Meta has announced LlamaFirewall, an open-source framework designed to enhance the security of artificial intelligence (AI) systems. The framework aims to protect AI systems from emerging cyber risks, including prompt injections, jailbreaks, and insecure code. It includes three key guardrails: PromptGuard 2, Agent Alignment Checks, and CodeShield. These components are designed to detect jailbreak attempts, inspect agent reasoning, and prevent the generation of insecure code, respectively.
PromptGuard 2 is intended to detect real-time direct prompt injection and jailbreak attempts, while Agent Alignment Checks focuses on identifying indirect prompt injection scenarios. CodeShield serves as an online static analysis engine to ensure AI agents do not generate dangerous code.
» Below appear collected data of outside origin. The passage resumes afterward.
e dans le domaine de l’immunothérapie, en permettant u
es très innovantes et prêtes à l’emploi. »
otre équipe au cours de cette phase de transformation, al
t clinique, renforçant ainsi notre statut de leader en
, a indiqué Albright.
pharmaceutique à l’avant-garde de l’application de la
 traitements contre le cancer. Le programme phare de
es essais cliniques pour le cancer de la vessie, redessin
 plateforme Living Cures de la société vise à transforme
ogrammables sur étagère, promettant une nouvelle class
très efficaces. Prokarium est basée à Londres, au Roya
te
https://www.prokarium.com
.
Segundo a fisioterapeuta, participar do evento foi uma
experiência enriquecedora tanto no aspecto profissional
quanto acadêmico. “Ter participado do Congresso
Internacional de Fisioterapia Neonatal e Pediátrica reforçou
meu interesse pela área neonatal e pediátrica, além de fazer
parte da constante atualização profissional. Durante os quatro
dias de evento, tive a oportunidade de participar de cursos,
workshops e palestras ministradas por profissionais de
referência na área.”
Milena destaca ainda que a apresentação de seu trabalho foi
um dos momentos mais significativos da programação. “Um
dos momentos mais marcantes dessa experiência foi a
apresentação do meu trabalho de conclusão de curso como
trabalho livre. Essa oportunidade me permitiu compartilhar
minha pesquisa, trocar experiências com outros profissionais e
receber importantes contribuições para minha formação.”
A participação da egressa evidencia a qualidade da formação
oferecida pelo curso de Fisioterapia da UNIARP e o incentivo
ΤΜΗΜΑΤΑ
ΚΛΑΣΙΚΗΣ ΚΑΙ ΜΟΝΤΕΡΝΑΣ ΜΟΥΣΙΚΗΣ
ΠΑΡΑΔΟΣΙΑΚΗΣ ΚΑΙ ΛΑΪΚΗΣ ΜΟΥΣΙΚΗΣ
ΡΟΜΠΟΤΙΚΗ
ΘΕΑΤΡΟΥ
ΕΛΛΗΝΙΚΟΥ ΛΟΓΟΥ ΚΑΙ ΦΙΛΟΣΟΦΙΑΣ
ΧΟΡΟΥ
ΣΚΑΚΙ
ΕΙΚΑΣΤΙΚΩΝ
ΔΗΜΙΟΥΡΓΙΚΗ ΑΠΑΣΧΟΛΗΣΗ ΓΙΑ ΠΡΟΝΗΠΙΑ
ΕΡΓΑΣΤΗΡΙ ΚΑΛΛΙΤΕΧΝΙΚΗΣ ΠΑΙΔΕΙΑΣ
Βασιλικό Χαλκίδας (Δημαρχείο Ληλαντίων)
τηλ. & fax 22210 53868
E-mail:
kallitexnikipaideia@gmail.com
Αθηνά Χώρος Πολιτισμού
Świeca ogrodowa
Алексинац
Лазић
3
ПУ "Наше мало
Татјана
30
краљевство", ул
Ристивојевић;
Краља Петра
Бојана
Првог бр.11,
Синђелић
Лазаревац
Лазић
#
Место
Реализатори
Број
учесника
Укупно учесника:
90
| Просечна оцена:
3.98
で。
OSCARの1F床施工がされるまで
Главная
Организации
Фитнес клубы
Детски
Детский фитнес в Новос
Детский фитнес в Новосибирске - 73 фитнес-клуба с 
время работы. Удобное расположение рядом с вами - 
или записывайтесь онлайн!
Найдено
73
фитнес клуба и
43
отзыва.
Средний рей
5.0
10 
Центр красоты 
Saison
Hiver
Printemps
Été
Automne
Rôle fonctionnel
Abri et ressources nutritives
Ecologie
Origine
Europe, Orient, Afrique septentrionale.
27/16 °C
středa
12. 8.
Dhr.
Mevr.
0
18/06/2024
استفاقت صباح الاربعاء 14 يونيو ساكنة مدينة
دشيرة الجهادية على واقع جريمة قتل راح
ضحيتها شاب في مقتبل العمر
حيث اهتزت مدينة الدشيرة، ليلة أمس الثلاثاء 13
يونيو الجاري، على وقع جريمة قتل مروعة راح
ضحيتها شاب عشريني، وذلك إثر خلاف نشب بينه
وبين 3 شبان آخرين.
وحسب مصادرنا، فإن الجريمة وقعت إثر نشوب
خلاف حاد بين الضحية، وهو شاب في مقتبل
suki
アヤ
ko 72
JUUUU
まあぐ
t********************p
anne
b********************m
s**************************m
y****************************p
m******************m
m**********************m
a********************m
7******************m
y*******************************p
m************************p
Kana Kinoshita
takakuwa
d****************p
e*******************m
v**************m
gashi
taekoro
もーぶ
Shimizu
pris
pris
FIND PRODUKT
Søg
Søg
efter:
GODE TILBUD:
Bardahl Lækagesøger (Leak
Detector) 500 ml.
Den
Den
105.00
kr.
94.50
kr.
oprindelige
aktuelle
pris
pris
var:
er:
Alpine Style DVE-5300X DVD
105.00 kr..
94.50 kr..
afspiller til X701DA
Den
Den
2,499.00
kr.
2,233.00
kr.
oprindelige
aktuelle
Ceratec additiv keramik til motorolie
Meta has built LlamaFirewall to be modular, allowing security teams to compose layered defenses for LLM-powered applications, spanning from raw input ingestion to final output actions.
Alongside LlamaFirewall, Meta has updated LlamaGuard and CyberSecEval, tools designed to detect violations and evaluate the cybersecurity defenses of AI systems.
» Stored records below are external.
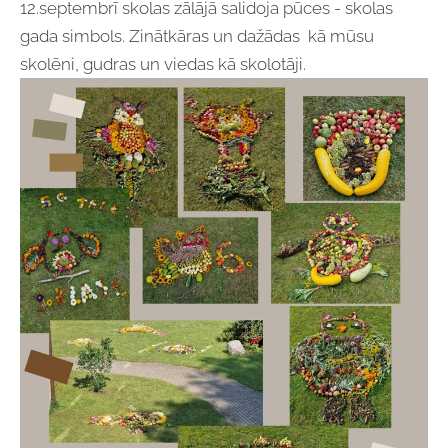
12.septembrī skolas zālājā salidoja pūces - skolas
gada simbols. Zinātkāras un dažādas kā mūsu
skolēni, gudras un viedas kā skolotāji.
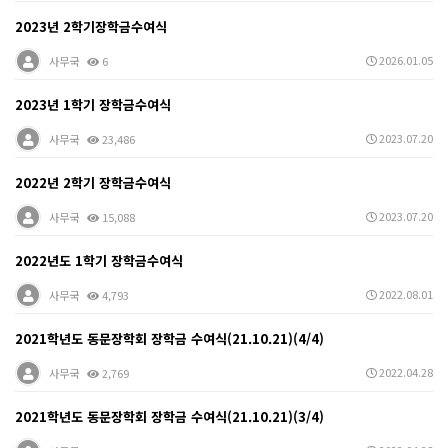
2023년 2학기장학금수여식
2026.01.05
사무국
6
2023년 1학기 장학금수여식
2023.07.20
사무국
23,486
2022년 2학기 장학금수여식
2023.07.20
사무국
15,088
2022년도 1학기 장학금수여식
2022.08.01
사무국
4,793
2021학년도 동문장학회 장학금 수여식(21.10.21)(4/4)
2022.04.28
사무국
2,769
2021학년도 동문장학회 장학금 수여식(21.10.21)(3/4)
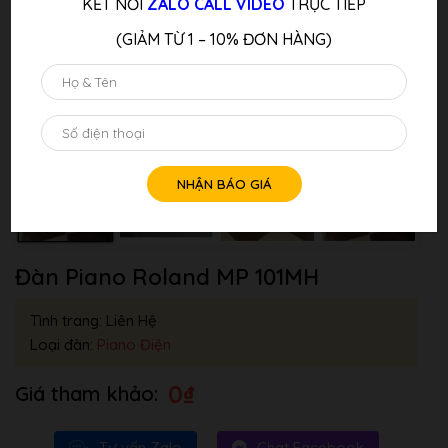
KẾT NỐI
ZALO CALL VIDEO
TRỰC TIẾP
(GIẢM TỪ 1 – 10% ĐƠN HÀNG)
Đàn Piano Roland MP 101MH
Tình trang: Liên Hệ
Loại đàn:
Piano Điện
0
₫
Tư vấn Zalo
Chat Facebook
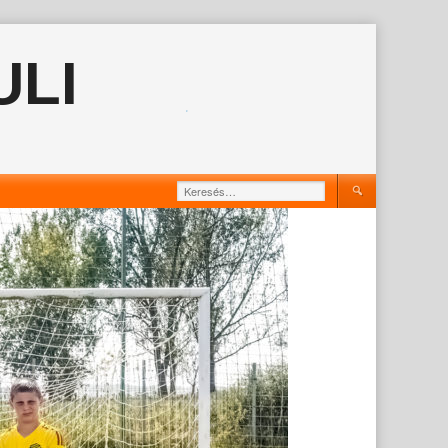
ULI
Keresés:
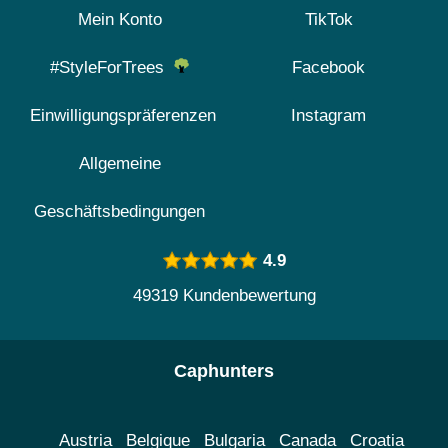
Mein Konto
TikTok
#StyleForTrees
Facebook
Einwilligungspräferenzen
Instagram
Allgemeine
Geschäftsbedingungen
4.9
49319 Kundenbewertung
Caphunters
Austria
Belgique
Bulgaria
Canada
Croatia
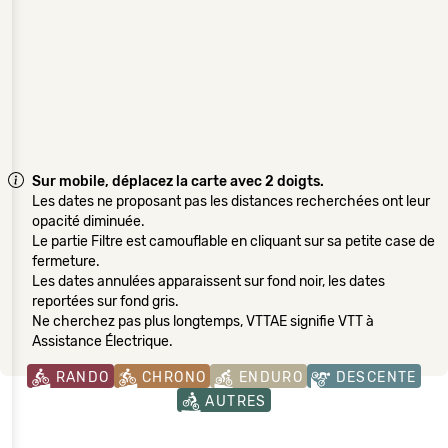
Sur mobile, déplacez la carte avec 2 doigts.
Les dates ne proposant pas les distances recherchées ont leur
opacité diminuée.
Le partie Filtre est camouflable en cliquant sur sa petite case de
fermeture.
Les dates annulées apparaissent sur fond noir, les dates
reportées sur fond gris.
Ne cherchez pas plus longtemps, VTTAE signifie VTT à
Assistance Électrique.
RANDO
CHRONO
ENDURO
DESCENTE
AUTRES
The new version of CyberSecEval, known as CyberSecEval 4, includes AutoPatchBench, a benchmark that tests an LLM agent’s ability to repair vulnerabilities in C/C++ code. AutoPatchBench allows for a standardized evaluation of AI-assisted vulnerability repair, offering insights into the effectiveness of AI tools for patching fuzzing-identified bugs.
Meta also launched the Llama for Defenders program to support AI developers and partner organizations. This initiative provides access to early and closed AI solutions to address security challenges like detecting AI-generated content used in phishing, fraud, and scams. Additionally, Meta previewed WhatsApp’s Private Processing technology, which allows users to benefit from AI features while maintaining privacy by processing requests in a secure environment.